• EXERCISE AIM
List each line of the data below that contains the string "server".
+++ DATASET EXCERPTS +++
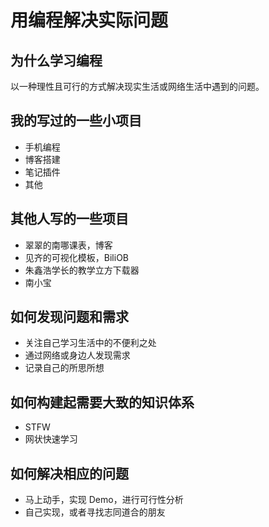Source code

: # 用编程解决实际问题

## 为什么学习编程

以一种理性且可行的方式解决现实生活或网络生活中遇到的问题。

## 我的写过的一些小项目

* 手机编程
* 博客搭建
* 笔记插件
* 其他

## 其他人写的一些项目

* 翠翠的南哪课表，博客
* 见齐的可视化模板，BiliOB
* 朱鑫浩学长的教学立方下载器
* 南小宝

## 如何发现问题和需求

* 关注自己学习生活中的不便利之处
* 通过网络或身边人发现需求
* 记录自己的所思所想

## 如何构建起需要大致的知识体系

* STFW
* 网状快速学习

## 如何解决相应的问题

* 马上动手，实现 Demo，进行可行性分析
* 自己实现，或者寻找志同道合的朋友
+++
+++ DATASET EXCERPTS +++
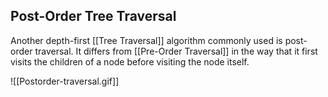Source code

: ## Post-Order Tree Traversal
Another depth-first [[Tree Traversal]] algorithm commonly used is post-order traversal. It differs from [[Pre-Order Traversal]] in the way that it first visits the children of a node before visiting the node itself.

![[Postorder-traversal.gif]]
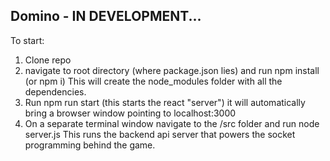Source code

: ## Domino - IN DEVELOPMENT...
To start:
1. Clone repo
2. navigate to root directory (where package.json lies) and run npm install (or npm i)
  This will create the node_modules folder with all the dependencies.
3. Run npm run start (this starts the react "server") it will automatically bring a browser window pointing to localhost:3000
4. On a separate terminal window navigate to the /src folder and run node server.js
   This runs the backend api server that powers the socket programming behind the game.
+++
• EXPECTED ANSWER
3. Run npm run start (this starts the react "server") it will automatically bring a browser window pointing to localhost:3000
4. On a separate terminal window navigate to the /src folder and run node server.js
   This runs the backend api server that powers the socket programming behind the game.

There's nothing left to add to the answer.